Putting the pieces together gives a short, reliable procedure you will run at every equilibrium of every planar system from now on. It is worth memorizing because the last three guides of this rung all lean on it.

  1. Find every equilibrium by solving f(x, y) = 0 and g(x, y) = 0 together — algebra, often where the nullclines cross.
  2. At one equilibrium, form the Jacobian J of (f, g) — the four partial derivatives f_x, f_y, g_x, g_y — and evaluate them at that point.
  3. Compute the eigenvalues of J from det(J - lambda I) = 0 (a quadratic in lambda).
  4. Read off the local type from the eigenvalues: both negative real (sink), both positive (source), opposite signs (saddle), complex (spiral, or center if purely imaginary).
  5. Repeat for every equilibrium, then stitch the local pictures together into the global phase portrait — the subject of the final guide.

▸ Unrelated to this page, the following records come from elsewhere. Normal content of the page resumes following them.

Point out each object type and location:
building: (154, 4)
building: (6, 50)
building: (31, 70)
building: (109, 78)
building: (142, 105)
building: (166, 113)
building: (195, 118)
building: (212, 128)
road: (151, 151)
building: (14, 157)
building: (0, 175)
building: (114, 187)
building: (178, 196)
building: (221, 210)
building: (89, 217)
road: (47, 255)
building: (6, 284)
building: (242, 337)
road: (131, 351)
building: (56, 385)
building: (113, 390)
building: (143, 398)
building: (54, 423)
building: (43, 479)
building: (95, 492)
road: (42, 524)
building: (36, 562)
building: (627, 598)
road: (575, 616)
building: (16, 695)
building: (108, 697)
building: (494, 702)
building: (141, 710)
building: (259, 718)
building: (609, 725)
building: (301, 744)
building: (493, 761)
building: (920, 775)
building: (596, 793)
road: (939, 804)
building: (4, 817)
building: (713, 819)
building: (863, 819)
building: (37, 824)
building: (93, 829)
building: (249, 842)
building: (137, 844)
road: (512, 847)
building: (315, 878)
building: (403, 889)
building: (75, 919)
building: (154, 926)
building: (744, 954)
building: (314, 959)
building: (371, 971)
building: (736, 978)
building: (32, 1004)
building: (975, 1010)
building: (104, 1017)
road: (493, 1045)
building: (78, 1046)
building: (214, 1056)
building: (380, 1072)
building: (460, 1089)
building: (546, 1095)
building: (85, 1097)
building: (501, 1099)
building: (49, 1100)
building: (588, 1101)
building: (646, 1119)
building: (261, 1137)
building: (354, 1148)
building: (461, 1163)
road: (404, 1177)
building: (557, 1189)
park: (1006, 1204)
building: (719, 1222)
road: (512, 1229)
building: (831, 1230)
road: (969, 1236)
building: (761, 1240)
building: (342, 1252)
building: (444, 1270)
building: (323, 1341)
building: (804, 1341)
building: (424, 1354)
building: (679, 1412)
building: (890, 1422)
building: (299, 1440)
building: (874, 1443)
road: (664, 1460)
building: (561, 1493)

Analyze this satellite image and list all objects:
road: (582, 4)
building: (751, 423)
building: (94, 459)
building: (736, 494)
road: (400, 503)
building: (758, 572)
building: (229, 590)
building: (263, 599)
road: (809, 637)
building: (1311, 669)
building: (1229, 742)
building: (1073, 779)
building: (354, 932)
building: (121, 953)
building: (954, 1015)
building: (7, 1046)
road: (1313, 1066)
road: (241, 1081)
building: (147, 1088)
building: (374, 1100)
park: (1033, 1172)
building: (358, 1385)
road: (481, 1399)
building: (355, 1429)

Notice that you never have to *solve* the nonlinear system to learn its local behaviour — and that is the whole point. Most nonlinear ODEs have no closed-form solution at all, so a method that reads off qualitative fate from a single matrix of derivatives is not a convenience but a necessity. With the eigenvalues in hand, each equilibrium gets a label and a little sketch, and the global phase portrait becomes the patient act of joining those local sketches with consistent flow arrows.

When linearization can lie

Be honest: replacing a curved field by its linear part is an approximation, and approximations have a fine print. The theorem that licenses it is the Hartman-Grobman theorem, and it makes a precise promise: near an equilibrium the true nonlinear flow looks just like its linearization — same node, saddle, or spiral — *provided no eigenvalue of the Jacobian has zero real part*. An equilibrium meeting that condition is called hyperbolic, and at a hyperbolic equilibrium the linear sketch is trustworthy down to the qualitative shape.

The danger sits exactly on the boundary. When an eigenvalue has zero real part — a pure imaginary pair, the linear center case being the classic culprit — the theorem stays silent, and for good reason. The linearization may report neat closed loops, while the discarded higher-order terms quietly turn them into a slow inward spiral, or a slow outward one. Those tiny terms, negligible for fate elsewhere, become the *deciding* factor here precisely because the linear part is balanced on a knife edge. A linear center is the most fragile prediction in the whole theory.